▸ **SOURCE DOCUMENT**
# Mixing PDF species Q.



## Gaboon (Jun 20, 2005)

Anyone have a mixed species PDF enclosure? If so what species are they? 

Are there any species that simply dont do well with others? Are there certain species that are fairly harmonious? 

Any recommended reading on the subject? 

Thanks.


----------



## KJ Exotics (Jun 16, 2007)

Mixing species in the dartfrog hobby is not a good thing. Loads of people are against it. 
Things like pummilo, are really bad, they could take an adult tinc down "so to say".


----------



## Josh-sama (Sep 26, 2008)

I wouldnt reccomend it.Much like mixing lizards, snakes etc. Not sure about dominance issues with PDFs, but... Still, I wouldnt risk it.


----------



## Gaboon (Jun 20, 2005)

I thought this may be the case. For what reasons? Has anyone tried it and had bad experiences? 

I know some are terrestrial and some are arboreal so perhaps one species of each, of similar size, and kept in a large enough enclosure should be OK? 

I really like the plain looking _Phyllobates terribilis_ like in the picture below.










I am now trying to find a possible suitable cohabiting species that is arboreal and more vibrant.


----------



## Josh-sama (Sep 26, 2008)

Athough I suppose if a large enough set up is given and the PDFs are from around the same region, it shouldn't be too much of a problem, but still dominance issues I'm unsure about.

There's a shop here in Cardiff, with some great PDFs in. "Cardiff Rep Centre"
www.cardiffreptilecentre.co.uk Have a look in their amphib section.

▸ **STUDY MATERIAL**

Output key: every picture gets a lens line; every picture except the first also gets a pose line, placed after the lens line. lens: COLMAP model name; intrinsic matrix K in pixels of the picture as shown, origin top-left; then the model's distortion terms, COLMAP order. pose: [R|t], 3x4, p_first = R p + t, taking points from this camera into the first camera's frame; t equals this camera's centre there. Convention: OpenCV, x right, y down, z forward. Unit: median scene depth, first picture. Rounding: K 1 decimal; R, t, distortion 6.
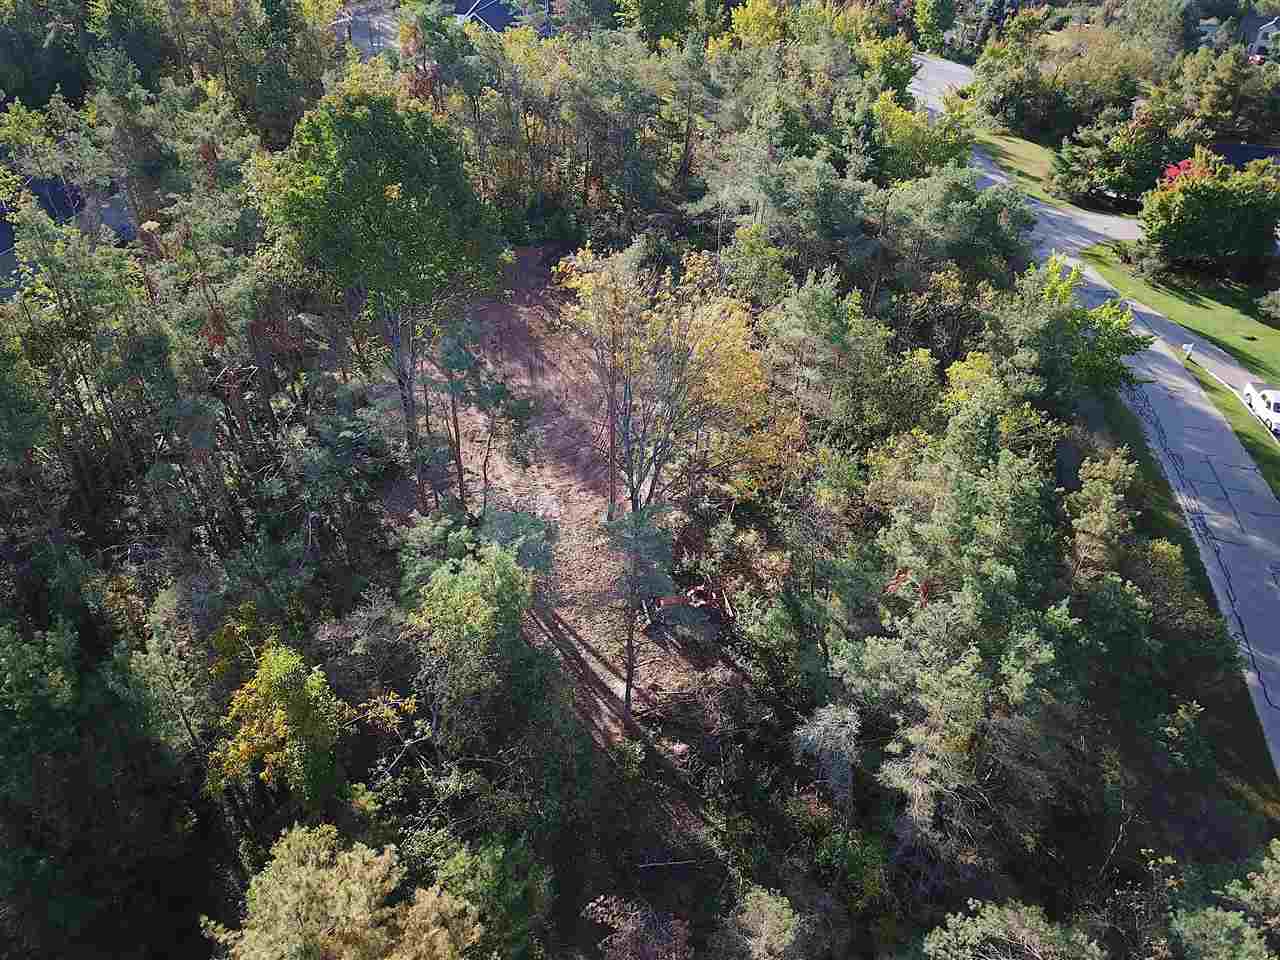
--
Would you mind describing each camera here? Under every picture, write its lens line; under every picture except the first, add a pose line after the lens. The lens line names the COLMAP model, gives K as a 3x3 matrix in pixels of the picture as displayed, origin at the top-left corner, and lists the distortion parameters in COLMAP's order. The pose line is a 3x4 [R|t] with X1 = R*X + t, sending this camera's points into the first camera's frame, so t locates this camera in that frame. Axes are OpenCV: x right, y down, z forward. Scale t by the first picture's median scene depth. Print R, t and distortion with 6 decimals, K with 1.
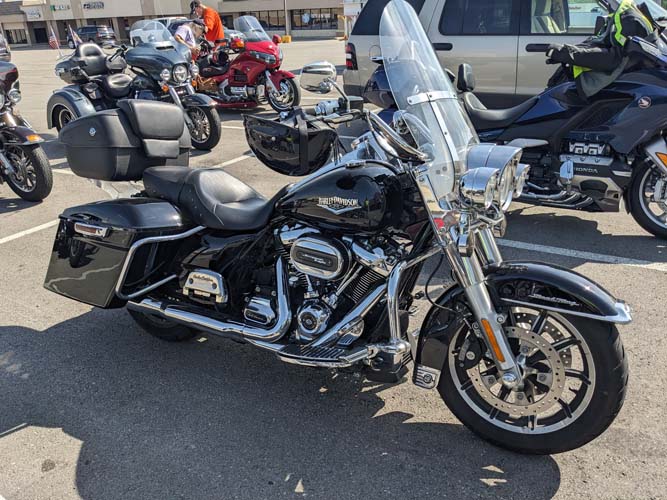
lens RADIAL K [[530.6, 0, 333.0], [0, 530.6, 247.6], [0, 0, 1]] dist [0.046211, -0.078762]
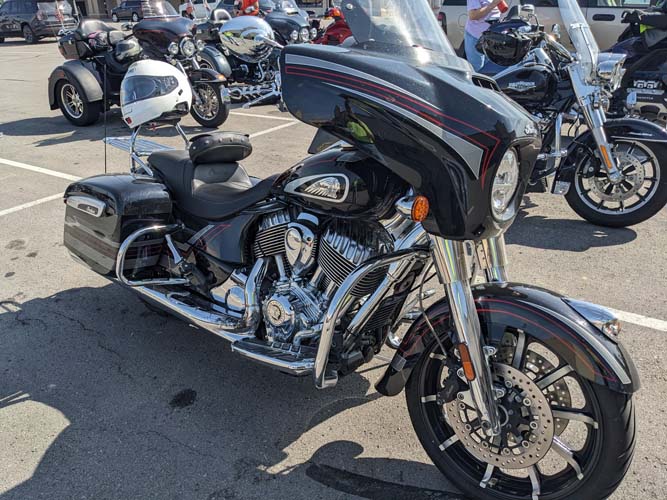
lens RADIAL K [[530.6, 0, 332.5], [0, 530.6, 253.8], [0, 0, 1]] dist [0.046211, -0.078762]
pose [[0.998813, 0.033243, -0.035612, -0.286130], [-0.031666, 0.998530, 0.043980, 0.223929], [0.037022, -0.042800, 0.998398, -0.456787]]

▸ **AIM OF THE TASK**
Pick up the forum thread about mixing dart frog species in one enclosure and keep it going from its last post.

▸ **OUTPUT FOR THIS EXERCISE**
They have some lush Bumblebees and Blue PDFs. !


----------



## KJ Exotics (Jun 16, 2007)

Things such as the simple leucs (Bumblebees) show dominance mostly the females.


----------



## Josh-sama (Sep 26, 2008)

Ah, so I guessed right then with the dominance. It's recessive in most PDFs?


----------



## Gaboon (Jun 20, 2005)

Cheers for the link Josh but not looking to buy just yet. Good to now they get them in though for when I am ready.

Dominance issues would probably be the main factor but what steps can be taken to minimize this? I know a male heavy sex ratio is important in some species (ie _D. __tinctorius_ and _D. azureus_) and of course lots of space with suitable retreats is obviously important. Are there any other steps that can be taken to avoid complications and inducing stress? 

Anyone had experience with mixing species?


----------



## chondro13 (Aug 18, 2008)

I have mixed darts. however I would never have done this without first keeping them alone for months and observing their behaviour.

When mixing darts think:

Will one species bully?
Will one species out compete?
Will one species eat more food/take all lay spots?
Will they hybridize?
Will they stress easy?
Do they eat the same size food and have the same requirements?

You really need first hand experience with your specific species before mixing. Its worked for me but im paranoid as ive heard so many horror stories! 

P.s. i love the white terriblis too :flrt:


----------



## Josh-sama (Sep 26, 2008)

Thanks Chondro, cleared some stuff up for me. I hope to get into major Amphibs later on. .

(Starting out easy though xD)


----------



## MARK.D (Oct 18, 2008)

IMO mixing is wrong. Why risk fighting, hybridizing etc. In the wild they wouldn't live together. I'd rather be a responsible owner and put my Dart frogs needs first and keep them in seperate vivs. This way I have happy stress free frogs.


----------



## Gaboon (Jun 20, 2005)

Cheers Mark, still curious though. 

Thanks for the reply chondro and good idea keeping them separate for observation of behavior before putting them together. 

So does behavior vary that much within a species and/or each sex?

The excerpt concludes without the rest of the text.